Parag Agrawal’s AI startup aims to compensate publishers when AI agents utilize their content

(SeaPRwire) –   Parag Agrawal’s latest venture aims to address one of AI’s most contentious issues: fairly paying content creators as AI agents, not people, increasingly browse the internet.

His firm, Parallel Web Systems, is introducing Index. This platform offers publishers, data providers, and independent creators insight into how AI agents utilize their material and a novel method to get paid for it. Initial partners encompass publishers and distributors like The Atlantic and PR Newswire; business and data intelligence firms such as PitchBook, Enigma, RocketReach, and ZoomInfo; and independent creators like Alex Heath’s Sources, Packy McCormick’s Not Boring, and Mario Gabriele’s The Generalist.

“The company’s fundamental belief was that agents will utilize the web far more than humans, and consequently, everything about the web will transform—both its technology and its business models,” Agrawal stated to .

Unlike human readers who click through pages, AI agents can simultaneously draw from dozens or hundreds of sources to fulfill user requests. Parallel already provides web access infrastructure to AI firms and developers, including Harvey, Notion, and Opendoor.

Index seeks to assist content owners in comprehending how AI agents employ their work. The platform centers on a concept known as Shapley value, a game theory principle for assessing each participant’s contribution to a collective result. Parallel’s approach, instead of paying merely for access or citations, attempts to gauge how much a specific source contributed to an AI agent’s finished task and the value of that agent’s overall output. In theory, a more unique source or one used in higher-value work should get greater payment.

Parallel plans to compensate participating publishers using this value-estimation framework. Initially, the system will cover AI agents using Parallel’s own tools, but the company aims for Index to eventually function with externally built agents as well. Agrawal notes AI companies are incentivized to join because their agents require high-quality content, particularly as more publishers erect barriers against AI crawlers and agents.

“AI agents are emerging as the next primary interface for information access, but the web’s economics haven’t adapted to this shift,” said Nicholas Thompson, CEO of The Atlantic, in a statement. “Parallel addresses this by developing a dynamic, scalable model for acknowledging and paying publishers.” ( is part of Parallel’s Index platform. Under the program, the startup distributes revenue to publications when AI agents use their content.)

This method contrasts with the fixed-fee licensing agreements that have so far characterized AI company-publisher relations. For instance, OpenAI has inked deals with publishers like the Associated Press, Axel Springer, and News Corp.

Agrawal argues such fixed-price arrangements are unsuitable for the AI agent era and could marginalize smaller publishers and AI startups.

“If only a handful of large corporations can access premium content, how can anyone else compete?” he asked.

The agent economy

The launch occurs against a backdrop of multi-year friction between AI companies and content owners.

The New York Times sued OpenAI and Microsoft in 2023, claiming millions of its articles trained AI systems without consent. Dow Jones and the New York Post have also filed suit against AI startup Perplexity, accusing it of unlawfully using copyrighted material. Authors have similarly contested AI companies’ use of books in training large models. Last year, Anthropic consented to a significant settlement in a copyright lawsuit filed by authors.

Parallel isn’t the sole company attempting to forge a new economic framework for AI web access. Last year, Cloudflare unveiled Pay Per Crawl in private beta, a product enabling publishers to charge AI crawlers a standard fee per request across their domain.

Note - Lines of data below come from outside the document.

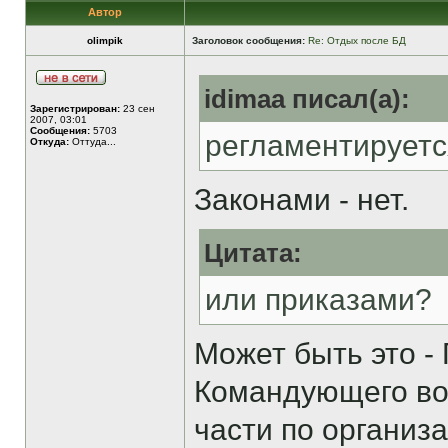
Автор
olimpik
Заголовок сообщения:
Re: Отдых после БД
idimaa писал(а):
Зарегистрирован:
23 сен
2007, 03:01
Сообщения:
5703
регламентируетс
Откуда:
Оттуда...
Законами - нет.
Цитата:
или приказами?
Может быть это -
Командующего во
части по организ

Both Index and Cloudflare’s solutions aim to offer an alternative to simply blocking AI crawlers or granting free access. The key distinction is that Cloudflare’s model is founded on crawl access, whereas Parallel’s Index strives to link payment to the value of the agent’s work and the source’s role in it.

Index’s framework relies on the challenging endeavor of determining which sources were most influential for an AI’s output. Publishers, already cautious about AI’s impact on conventional revenue like web traffic, might also worry about over-reliance on another intermediary.

Agrawal states that this uncertainty partly motivates beginning with transparency. Index will allow site owners to input their domain and observe how Parallel’s agents are using their content. The company anticipates more partners will join over time and offer feedback on the model.

Parallel, established roughly two and a half years ago, secured a $100 million Series B round at a $2 billion valuation in April, following a $100 million Series A at a $740 million valuation five months earlier.